Introduced June 26, 2025 by Becca Balint · Last progress June 26, 2025
The bill modernizes and clarifies tax law by replacing gendered language and aligning treatment of spouses, improving equal treatment and interpretability for many taxpayers, but it creates short‑term administrative costs and some transitional uncertainty for taxpayers, practitioners, and tax agencies.
Married taxpayers — including same-sex and non‑traditional couples — will have gendered terms removed and certain rules clarified so tax rules apply equally regardless of spouses' gender, reducing ambiguity and potential discrimination.
All taxpayers and tax administrators will benefit from consistent, gender‑neutral statutory language, which simplifies interpretation and enforcement and should reduce disputes and administrative friction over time.
Employers and retirement‑plan administrators will see clearer beneficiary and relationship references (spouse, dependents), lowering the risk of disputes about who qualifies for benefits.
Taxpayers and tax professionals will incur short‑term compliance costs to update tax software, forms, instructions, and filing practices to reflect the new wording.
The IRS, Treasury, and state tax agencies must allocate resources to issue new regulations, guidance, and training to implement the wording changes, imposing administrative costs and possible delays in clarity.
Some taxpayers — notably small‑business owners and those in narrow tax‑planning situations — may face uncertainty because treating married couples as a single person in certain provisions could change tax treatment until agencies issue guidance.
Based on analysis of 3 sections of legislative text.
Replaces gendered spouse/pronoun language across many Internal Revenue Code provisions with gender-neutral terms and updates related cross-references.
Makes the Internal Revenue Code use gender-neutral and spouse-neutral words throughout federal tax law.
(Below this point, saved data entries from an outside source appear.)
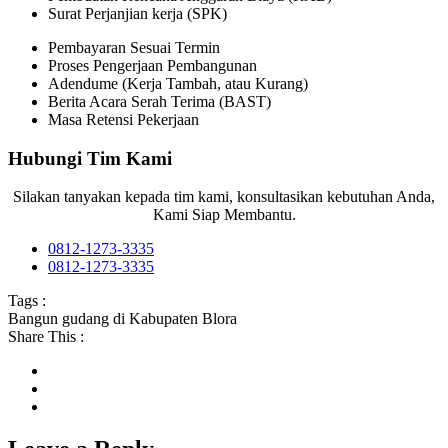
Surat Perjanjian kerja (SPK)
Pembayaran Sesuai Termin
Proses Pengerjaan Pembangunan
Adendume (Kerja Tambah, atau Kurang)
Berita Acara Serah Terima (BAST)
Masa Retensi Pekerjaan
Hubungi Tim Kami
Silakan tanyakan kepada tim kami, konsultasikan kebutuhan Anda,
Kami Siap Membantu.
0812-1273-3335
0812-1273-3335
Tags :
Bangun gudang di Kabupaten Blora
Share This :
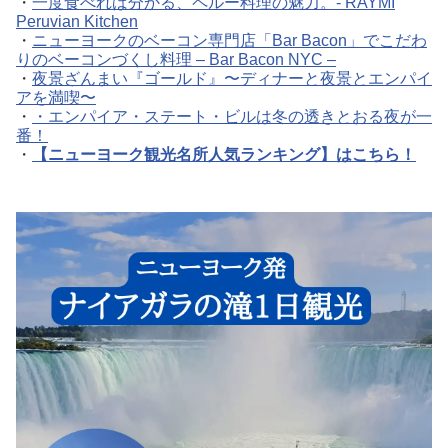
・
一度食べれば分かる、ペルー料理の魅力。- RAYMI
Peruvian Kitchen
・
ニューヨークのベーコン専門店「Bar Bacon」でこだわ
りのベーコンづくし料理 – Bar Bacon NYC –
・
夜景ざんまい『ゴールド』〜ディナーと夜景とエンパイ
アを満喫〜
・
・エンパイア・ステート・ビルは冬の透きとおる夜が一
番！
・
【ニューヨーク観光名所人気ランキング】はこちら！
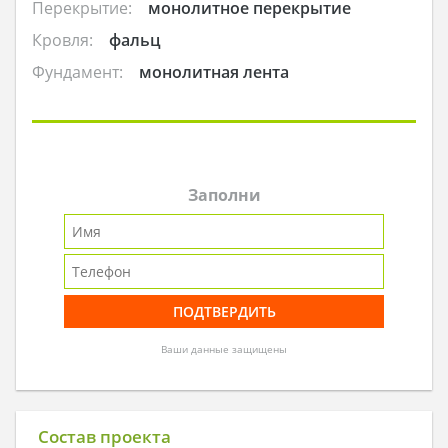
Перекрытие:
монолитное перекрытие
Кровля:
фальц
Фундамент:
монолитная лента
Заполни
Ваши данные защищены
Состав проекта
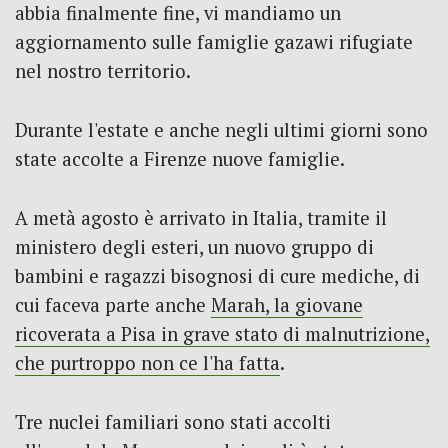
abbia finalmente fine, vi mandiamo un
aggiornamento sulle famiglie gazawi rifugiate
nel nostro territorio.
Durante l'estate e anche negli ultimi giorni sono
state accolte a Firenze nuove famiglie.
A metà agosto è arrivato in Italia, tramite il
ministero degli esteri, un nuovo gruppo di
bambini e ragazzi bisognosi di cure mediche, di
cui faceva parte anche
Marah, la giovane
ricoverata a Pisa in grave stato di malnutrizione,
che purtroppo non ce l'ha fatta
.
Tre nuclei familiari sono stati accolti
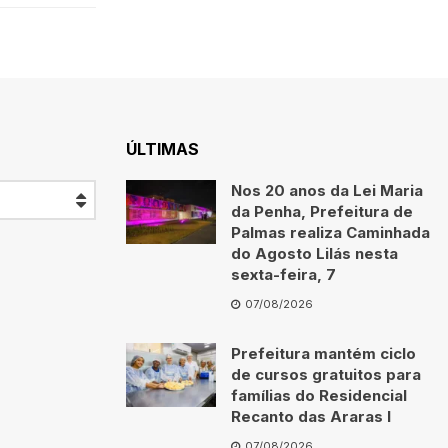
ÚLTIMAS
Nos 20 anos da Lei Maria
da Penha, Prefeitura de
Palmas realiza Caminhada
do Agosto Lilás nesta
sexta-feira, 7
07/08/2026
Prefeitura mantém ciclo
de cursos gratuitos para
famílias do Residencial
Recanto das Araras I
07/08/2026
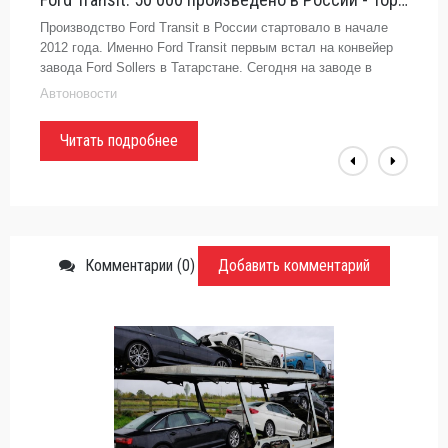
Производство Ford Тransit в России стартовало в начале
2012 года. Именно Ford Transit первым встал на конвейер
завода Ford Sollers в Татарстане. Сегодня на заводе в
Елабуге производится Ford Transit последнего, 4-го
Автоновости
поколения по
Читать подробнее
Комментарии (0)
Добавить комментарий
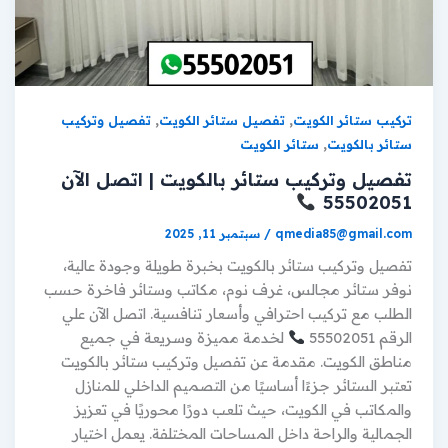
,
,
تركيب ستائر الكويت
تفصيل ستائر الكويت
تفصيل وتركيب
,
ستائر بالكويت
ستائر الكويت
تفصيل وتركيب ستائر بالكويت | اتصل الآن
55502051
qmedia85@gmail.com
/
سبتمبر 11, 2025
تفصيل وتركيب ستائر بالكويت بخبرة طويلة وجودة عالية،
نوفر ستائر مجالس، غرف نوم، مكاتب وستائر فاخرة حسب
الطلب مع تركيب احترافي وأسعار تنافسية. اتصل الآن علي
الرقم 55502051
لخدمة مميزة وسريعة في جميع
مناطق الكويت. مقدمة عن تفصيل وتركيب ستائر بالكويت
تعتبر الستائر جزءًا أساسيًا من التصميم الداخلي للمنازل
والمكاتب في الكويت، حيث تلعب دورًا محوريًا في تعزيز
الجمالية والراحة داخل المساحات المختلفة. يعمل اختيار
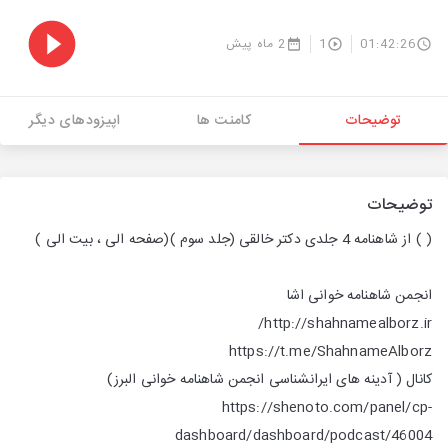
01:42:26
1
2 ماه پیش
توضیحات
کامنت ها
اپیزودهای دیگر
توضیحات
( )
از شاهنامه 4 جلدی دکتر خالقی (جلد سوم )(صفحه الی ، بیت الی )
انجمن شاهنامه خوانی اشا
http://shahnamealborz.ir/
https://t.me/ShahnameAlborz
کانال ( آدینه های ایرانشناسی انجمن شاهنامه خوانی البرز)
https://shenoto.com/panel/cp-
dashboard/dashboard/podcast/46004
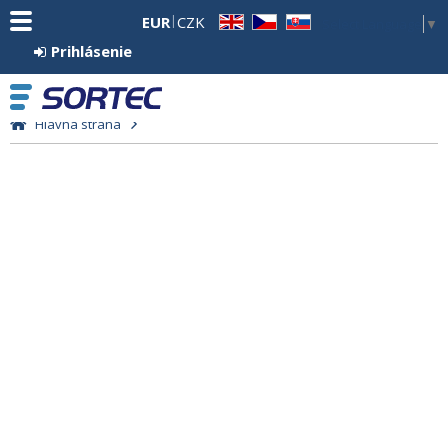
EUR
CZK
Select Language
▼
EN
CZ
SK
Prihlásenie
Hlavná strana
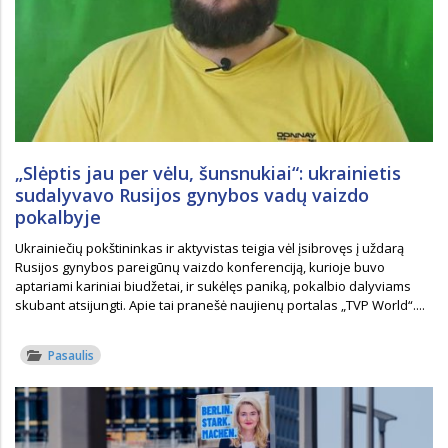
„Slėptis jau per vėlu, šunsnukiai“: ukrainietis
sudalyvavo Rusijos gynybos vadų vaizdo
pokalbyje
Ukrainiečių pokštininkas ir aktyvistas teigia vėl įsibrovęs į uždarą
Rusijos gynybos pareigūnų vaizdo konferenciją, kurioje buvo
aptariami kariniai biudžetai, ir sukėlęs paniką, pokalbio dalyviams
skubant atsijungti. Apie tai pranešė naujienų portalas „TVP World“....
Pasaulis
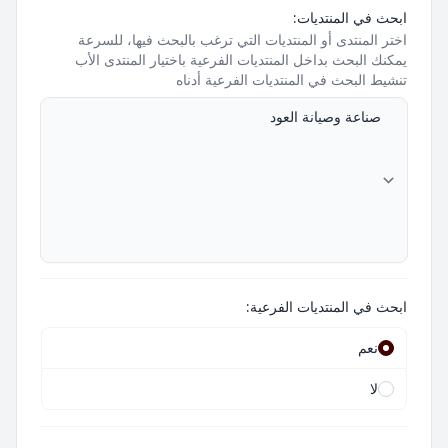
ابحث في المنتديات:
اختر المنتدى أو المنتديات التي ترغب بالبحث فيها، للسرعة
يمكنك البحث بداخل المنتديات الفرعية باختيار المنتدى الأب
تنشيط البحث في المنتديات الفرعية أدناه
ابحث في المنتديات الفرعية:
نعم
لا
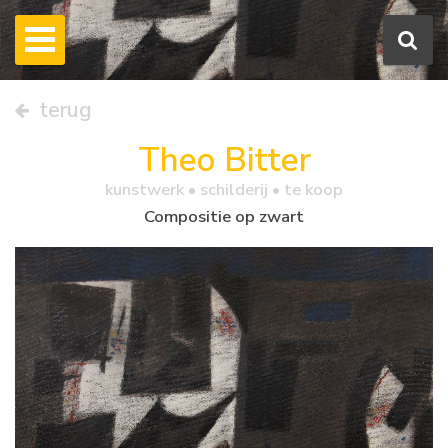
terug
Theo Bitter
kunstwerk •
schilderij
• te koop
Compositie op zwart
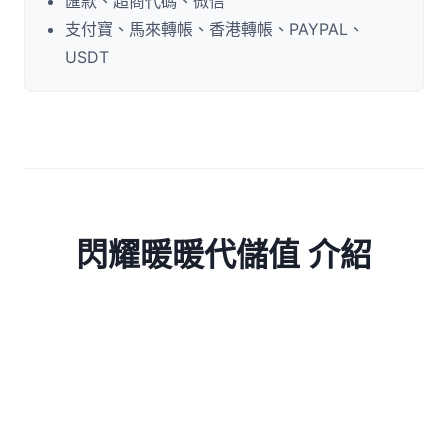
匯款、超商代碼、微信
支付寶、馬來轉帳、香港轉帳、PAYPAL、
USDT
閃耀暖暖代儲值 介紹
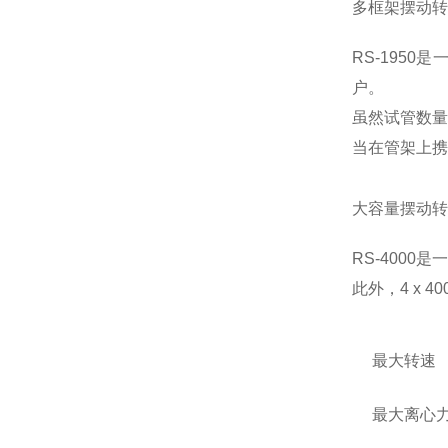
多框架摆动转子
RS-195
户。
虽然试管数量
当在管架上携
大容量摆动转子
RS-4000是
此外，4 x 40
最大转速
最大离心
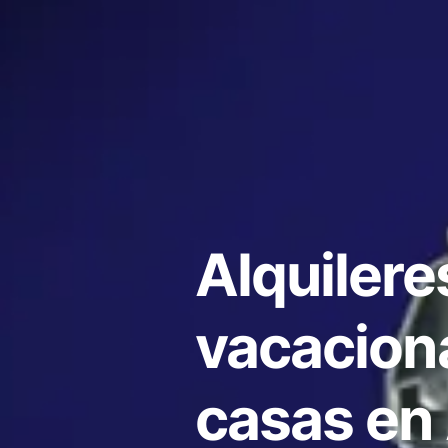
Alquilere
vacacion
casas en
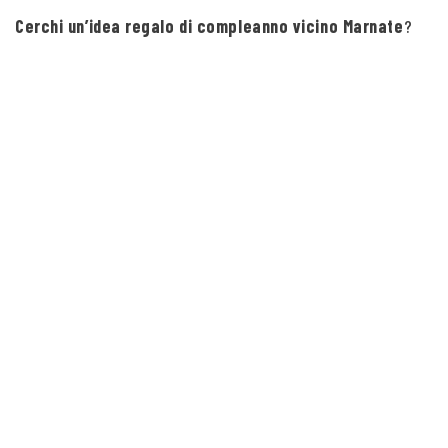
Cerchi un’idea regalo di compleanno vicino Marnate
?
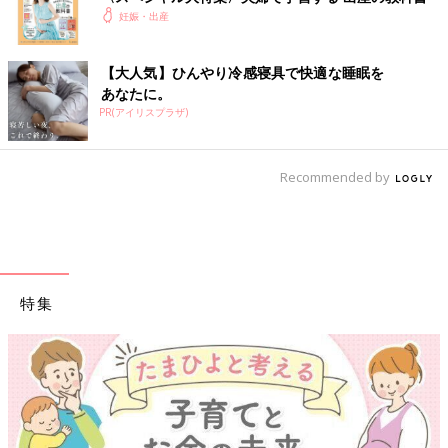
妊娠・出産
【整理収納メソッド 収納グッズ１】「モノに合ったサイ
ズ」＆「ひとまとめ」。「アクション数」も考えた、お世
【大人気】ひんやり冷感寝具で快適な睡眠を
話グッズ収納ケース
あなたに。
PR(アイリスプラザ)
Recommended by
特集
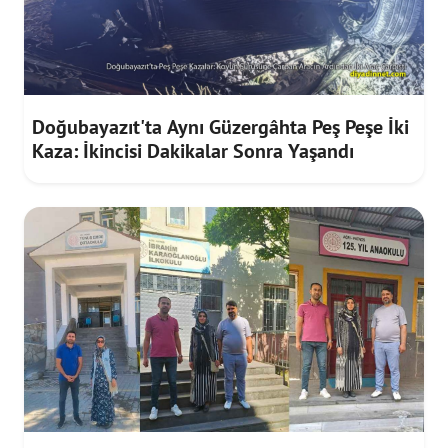
Doğubayazıt'ta Aynı Güzergâhta Peş Peşe İki
Kaza: İkincisi Dakikalar Sonra Yaşandı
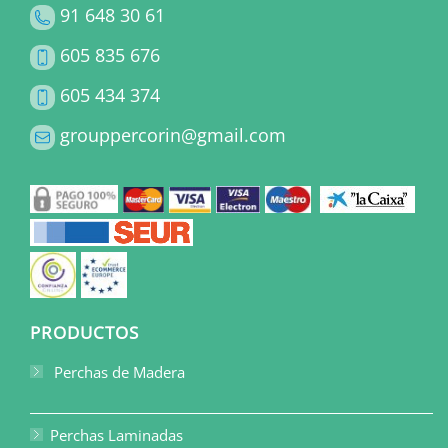
91 648 30 61
605 835 676
605 434 374
grouppercorin@gmail.com
PRODUCTOS
Perchas de Madera
Perchas Laminadas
It replaces gendered terms like “husband,” “wife,” “his,” and “hers” with neutral phrasing such as “married couple,” “the taxpayer,” or “the taxpayer’s spouse,” and updates related cross-references so the text of many tax provisions reads inclusively. The changes are mostly word substitutions across numerous tax code sections and do not change dollar amounts, deadlines, or new tax benefits; however, a few edits adjust how certain cross-references operate (for example, treating spouses and their estates together for a referenced rule), which could have narrow legal effects and will require IRS updates to forms, guidance, and systems.